**INPUT**:
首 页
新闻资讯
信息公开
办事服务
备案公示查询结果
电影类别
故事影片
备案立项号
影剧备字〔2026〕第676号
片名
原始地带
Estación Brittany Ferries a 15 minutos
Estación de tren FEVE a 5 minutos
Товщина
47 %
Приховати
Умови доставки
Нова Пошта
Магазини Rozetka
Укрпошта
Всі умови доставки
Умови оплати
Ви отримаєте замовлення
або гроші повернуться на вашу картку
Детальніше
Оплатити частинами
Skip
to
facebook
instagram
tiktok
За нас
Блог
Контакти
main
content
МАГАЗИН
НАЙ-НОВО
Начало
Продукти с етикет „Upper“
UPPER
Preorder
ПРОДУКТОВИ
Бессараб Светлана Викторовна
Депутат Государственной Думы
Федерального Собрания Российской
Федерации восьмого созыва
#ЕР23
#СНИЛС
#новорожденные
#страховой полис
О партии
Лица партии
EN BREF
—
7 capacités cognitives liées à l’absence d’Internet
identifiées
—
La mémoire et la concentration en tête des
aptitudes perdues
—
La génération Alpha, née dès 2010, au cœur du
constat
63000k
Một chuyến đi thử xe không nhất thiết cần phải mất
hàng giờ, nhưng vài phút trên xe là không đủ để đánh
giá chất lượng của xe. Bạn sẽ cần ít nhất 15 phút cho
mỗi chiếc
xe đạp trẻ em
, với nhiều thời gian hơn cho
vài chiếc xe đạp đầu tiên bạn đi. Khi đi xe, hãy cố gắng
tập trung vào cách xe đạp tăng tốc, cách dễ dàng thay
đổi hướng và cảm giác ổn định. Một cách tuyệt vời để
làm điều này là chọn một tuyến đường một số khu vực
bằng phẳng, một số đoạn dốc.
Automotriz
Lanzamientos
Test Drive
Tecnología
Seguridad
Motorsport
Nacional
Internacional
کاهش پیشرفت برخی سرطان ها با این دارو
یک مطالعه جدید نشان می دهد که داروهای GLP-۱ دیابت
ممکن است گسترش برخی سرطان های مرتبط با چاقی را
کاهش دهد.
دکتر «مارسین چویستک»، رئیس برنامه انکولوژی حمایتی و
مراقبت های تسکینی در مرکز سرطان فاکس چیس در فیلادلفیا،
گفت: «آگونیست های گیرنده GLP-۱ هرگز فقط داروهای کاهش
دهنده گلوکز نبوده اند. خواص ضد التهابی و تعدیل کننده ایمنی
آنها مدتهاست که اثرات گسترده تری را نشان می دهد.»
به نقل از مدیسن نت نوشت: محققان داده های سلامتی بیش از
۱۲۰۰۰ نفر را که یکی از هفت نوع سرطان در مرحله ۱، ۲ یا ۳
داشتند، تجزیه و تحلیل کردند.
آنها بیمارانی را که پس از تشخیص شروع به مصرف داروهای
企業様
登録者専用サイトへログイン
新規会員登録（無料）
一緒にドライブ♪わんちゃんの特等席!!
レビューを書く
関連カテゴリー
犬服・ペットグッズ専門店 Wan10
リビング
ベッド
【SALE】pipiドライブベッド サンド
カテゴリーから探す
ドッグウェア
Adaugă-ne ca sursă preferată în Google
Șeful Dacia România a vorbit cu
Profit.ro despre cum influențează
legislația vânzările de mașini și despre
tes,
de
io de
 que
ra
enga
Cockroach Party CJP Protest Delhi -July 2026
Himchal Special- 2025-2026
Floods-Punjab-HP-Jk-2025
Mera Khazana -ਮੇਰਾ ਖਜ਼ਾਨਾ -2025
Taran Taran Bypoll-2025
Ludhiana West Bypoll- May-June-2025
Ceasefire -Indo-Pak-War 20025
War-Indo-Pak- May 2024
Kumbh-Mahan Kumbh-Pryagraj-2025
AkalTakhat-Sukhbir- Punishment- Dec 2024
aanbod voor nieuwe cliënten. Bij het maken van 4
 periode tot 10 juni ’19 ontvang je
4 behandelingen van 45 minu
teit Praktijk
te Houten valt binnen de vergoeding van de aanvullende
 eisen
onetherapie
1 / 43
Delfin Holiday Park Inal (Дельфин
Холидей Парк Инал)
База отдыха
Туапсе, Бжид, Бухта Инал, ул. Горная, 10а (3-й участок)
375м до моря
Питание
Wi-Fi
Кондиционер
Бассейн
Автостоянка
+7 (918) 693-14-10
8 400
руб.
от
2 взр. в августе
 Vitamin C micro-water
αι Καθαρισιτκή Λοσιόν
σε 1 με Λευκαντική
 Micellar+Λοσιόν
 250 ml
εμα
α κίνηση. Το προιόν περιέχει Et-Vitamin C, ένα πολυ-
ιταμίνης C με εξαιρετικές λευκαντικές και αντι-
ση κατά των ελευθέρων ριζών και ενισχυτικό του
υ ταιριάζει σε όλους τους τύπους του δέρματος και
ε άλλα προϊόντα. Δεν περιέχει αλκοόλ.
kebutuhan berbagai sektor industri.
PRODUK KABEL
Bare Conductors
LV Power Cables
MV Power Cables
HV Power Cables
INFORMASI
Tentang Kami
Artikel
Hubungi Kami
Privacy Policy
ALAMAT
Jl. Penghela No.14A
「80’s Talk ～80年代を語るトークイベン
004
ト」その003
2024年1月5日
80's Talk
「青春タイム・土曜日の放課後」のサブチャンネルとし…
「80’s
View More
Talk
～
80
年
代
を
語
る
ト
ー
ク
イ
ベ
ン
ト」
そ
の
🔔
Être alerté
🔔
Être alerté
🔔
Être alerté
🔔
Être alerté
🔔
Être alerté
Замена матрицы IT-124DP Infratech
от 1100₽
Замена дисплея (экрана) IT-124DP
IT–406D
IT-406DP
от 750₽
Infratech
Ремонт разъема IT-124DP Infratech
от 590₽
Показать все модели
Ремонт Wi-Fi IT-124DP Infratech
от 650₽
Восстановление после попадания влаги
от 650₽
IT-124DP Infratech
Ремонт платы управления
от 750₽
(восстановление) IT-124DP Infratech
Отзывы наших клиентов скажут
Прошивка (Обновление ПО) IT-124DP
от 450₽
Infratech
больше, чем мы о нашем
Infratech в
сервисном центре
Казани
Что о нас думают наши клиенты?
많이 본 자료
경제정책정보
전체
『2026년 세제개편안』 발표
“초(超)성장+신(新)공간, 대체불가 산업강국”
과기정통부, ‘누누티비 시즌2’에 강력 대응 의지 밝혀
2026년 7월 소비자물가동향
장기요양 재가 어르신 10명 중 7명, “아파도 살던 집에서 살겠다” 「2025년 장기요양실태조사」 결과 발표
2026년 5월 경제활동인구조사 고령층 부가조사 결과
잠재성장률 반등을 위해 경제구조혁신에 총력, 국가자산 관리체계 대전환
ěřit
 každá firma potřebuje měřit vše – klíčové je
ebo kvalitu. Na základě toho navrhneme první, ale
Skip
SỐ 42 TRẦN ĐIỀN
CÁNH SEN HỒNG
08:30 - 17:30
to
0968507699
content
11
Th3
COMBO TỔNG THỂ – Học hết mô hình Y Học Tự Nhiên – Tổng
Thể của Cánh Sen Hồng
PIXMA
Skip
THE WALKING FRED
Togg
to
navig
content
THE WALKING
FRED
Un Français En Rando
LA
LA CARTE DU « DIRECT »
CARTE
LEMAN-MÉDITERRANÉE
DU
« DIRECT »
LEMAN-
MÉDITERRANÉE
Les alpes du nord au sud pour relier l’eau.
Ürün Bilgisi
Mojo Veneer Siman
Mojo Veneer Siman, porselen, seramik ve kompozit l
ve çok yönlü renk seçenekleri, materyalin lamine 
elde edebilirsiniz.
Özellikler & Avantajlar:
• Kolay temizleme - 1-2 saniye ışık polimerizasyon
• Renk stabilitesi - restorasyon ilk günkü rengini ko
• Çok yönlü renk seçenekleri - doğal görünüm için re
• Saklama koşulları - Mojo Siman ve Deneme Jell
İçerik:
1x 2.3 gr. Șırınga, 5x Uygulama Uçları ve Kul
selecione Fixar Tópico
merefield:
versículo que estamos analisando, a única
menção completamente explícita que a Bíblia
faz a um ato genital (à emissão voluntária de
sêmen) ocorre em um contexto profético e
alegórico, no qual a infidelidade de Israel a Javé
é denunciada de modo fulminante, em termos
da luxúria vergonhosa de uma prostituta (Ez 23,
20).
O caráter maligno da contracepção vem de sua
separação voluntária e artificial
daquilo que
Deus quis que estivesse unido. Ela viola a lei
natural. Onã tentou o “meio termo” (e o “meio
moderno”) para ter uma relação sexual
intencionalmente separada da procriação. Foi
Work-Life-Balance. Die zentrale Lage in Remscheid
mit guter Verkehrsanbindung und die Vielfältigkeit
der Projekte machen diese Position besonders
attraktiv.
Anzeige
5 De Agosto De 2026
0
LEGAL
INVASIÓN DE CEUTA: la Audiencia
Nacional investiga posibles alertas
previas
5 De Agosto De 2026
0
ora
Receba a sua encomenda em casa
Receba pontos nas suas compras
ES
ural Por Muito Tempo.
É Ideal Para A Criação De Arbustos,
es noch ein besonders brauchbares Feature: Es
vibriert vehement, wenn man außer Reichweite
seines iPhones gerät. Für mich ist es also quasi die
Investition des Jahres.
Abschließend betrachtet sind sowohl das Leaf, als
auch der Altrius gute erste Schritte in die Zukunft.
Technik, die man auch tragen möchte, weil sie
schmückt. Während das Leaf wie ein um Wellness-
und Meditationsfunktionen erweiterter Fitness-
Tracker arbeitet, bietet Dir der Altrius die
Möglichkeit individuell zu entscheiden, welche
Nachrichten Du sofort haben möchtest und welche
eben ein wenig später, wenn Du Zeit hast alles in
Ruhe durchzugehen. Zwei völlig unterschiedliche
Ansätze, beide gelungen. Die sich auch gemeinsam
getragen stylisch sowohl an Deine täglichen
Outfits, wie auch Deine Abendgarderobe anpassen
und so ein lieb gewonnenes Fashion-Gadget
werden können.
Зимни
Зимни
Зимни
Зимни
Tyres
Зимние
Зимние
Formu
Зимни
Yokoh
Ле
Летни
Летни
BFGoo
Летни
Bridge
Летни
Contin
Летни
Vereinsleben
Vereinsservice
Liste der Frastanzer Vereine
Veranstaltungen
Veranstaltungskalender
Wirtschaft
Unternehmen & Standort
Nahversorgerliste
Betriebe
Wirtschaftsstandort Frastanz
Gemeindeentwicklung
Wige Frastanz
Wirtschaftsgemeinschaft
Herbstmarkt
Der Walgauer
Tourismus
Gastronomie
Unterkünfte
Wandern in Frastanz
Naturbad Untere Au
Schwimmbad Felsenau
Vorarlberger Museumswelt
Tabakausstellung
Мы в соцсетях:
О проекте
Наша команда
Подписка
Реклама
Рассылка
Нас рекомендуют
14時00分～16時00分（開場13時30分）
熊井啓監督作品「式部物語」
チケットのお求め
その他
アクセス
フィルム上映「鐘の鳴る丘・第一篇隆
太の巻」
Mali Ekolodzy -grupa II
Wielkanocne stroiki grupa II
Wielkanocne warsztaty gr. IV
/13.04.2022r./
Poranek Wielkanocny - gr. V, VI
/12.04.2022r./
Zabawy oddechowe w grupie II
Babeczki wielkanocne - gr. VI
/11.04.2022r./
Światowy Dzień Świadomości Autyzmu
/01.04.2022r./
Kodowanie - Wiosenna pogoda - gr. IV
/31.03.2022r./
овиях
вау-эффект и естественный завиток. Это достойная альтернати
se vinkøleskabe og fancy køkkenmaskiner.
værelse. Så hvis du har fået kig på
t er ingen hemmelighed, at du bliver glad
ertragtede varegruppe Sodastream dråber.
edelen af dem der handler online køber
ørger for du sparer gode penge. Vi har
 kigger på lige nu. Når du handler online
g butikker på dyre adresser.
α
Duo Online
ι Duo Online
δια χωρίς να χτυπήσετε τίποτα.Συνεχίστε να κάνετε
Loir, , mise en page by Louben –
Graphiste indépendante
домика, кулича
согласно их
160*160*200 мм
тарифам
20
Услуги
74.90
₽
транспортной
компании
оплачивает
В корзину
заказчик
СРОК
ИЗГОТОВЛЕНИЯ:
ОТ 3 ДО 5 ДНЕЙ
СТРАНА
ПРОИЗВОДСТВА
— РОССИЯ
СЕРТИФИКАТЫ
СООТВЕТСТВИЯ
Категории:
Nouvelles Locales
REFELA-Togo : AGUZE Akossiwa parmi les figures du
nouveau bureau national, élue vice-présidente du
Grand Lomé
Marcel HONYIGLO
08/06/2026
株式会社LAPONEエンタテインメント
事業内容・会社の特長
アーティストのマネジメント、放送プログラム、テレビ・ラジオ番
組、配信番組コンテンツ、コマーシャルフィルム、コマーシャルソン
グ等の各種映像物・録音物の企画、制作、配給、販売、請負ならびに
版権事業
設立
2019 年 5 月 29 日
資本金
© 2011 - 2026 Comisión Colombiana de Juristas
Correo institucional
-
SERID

**REQUEST**: Write out, character for character, the lines starting at the first line and ending at the line containing "đổi hướng và", both included, and nothing else.

**OUTPUT OF THE EXERCISE**:
首 页
新闻资讯
信息公开
办事服务
备案公示查询结果
电影类别
故事影片
备案立项号
影剧备字〔2026〕第676号
片名
原始地带
Estación Brittany Ferries a 15 minutos
Estación de tren FEVE a 5 minutos
Товщина
47 %
Приховати
Умови доставки
Нова Пошта
Магазини Rozetka
Укрпошта
Всі умови доставки
Умови оплати
Ви отримаєте замовлення
або гроші повернуться на вашу картку
Детальніше
Оплатити частинами
Skip
to
facebook
instagram
tiktok
За нас
Блог
Контакти
main
content
МАГАЗИН
НАЙ-НОВО
Начало
Продукти с етикет „Upper“
UPPER
Preorder
ПРОДУКТОВИ
Бессараб Светлана Викторовна
Депутат Государственной Думы
Федерального Собрания Российской
Федерации восьмого созыва
#ЕР23
#СНИЛС
#новорожденные
#страховой полис
О партии
Лица партии
EN BREF
—
7 capacités cognitives liées à l’absence d’Internet
identifiées
—
La mémoire et la concentration en tête des
aptitudes perdues
—
La génération Alpha, née dès 2010, au cœur du
constat
63000k
Một chuyến đi thử xe không nhất thiết cần phải mất
hàng giờ, nhưng vài phút trên xe là không đủ để đánh
giá chất lượng của xe. Bạn sẽ cần ít nhất 15 phút cho
mỗi chiếc
xe đạp trẻ em
, với nhiều thời gian hơn cho
vài chiếc xe đạp đầu tiên bạn đi. Khi đi xe, hãy cố gắng
tập trung vào cách xe đạp tăng tốc, cách dễ dàng thay
đổi hướng và cảm giác ổn định. Một cách tuyệt vời để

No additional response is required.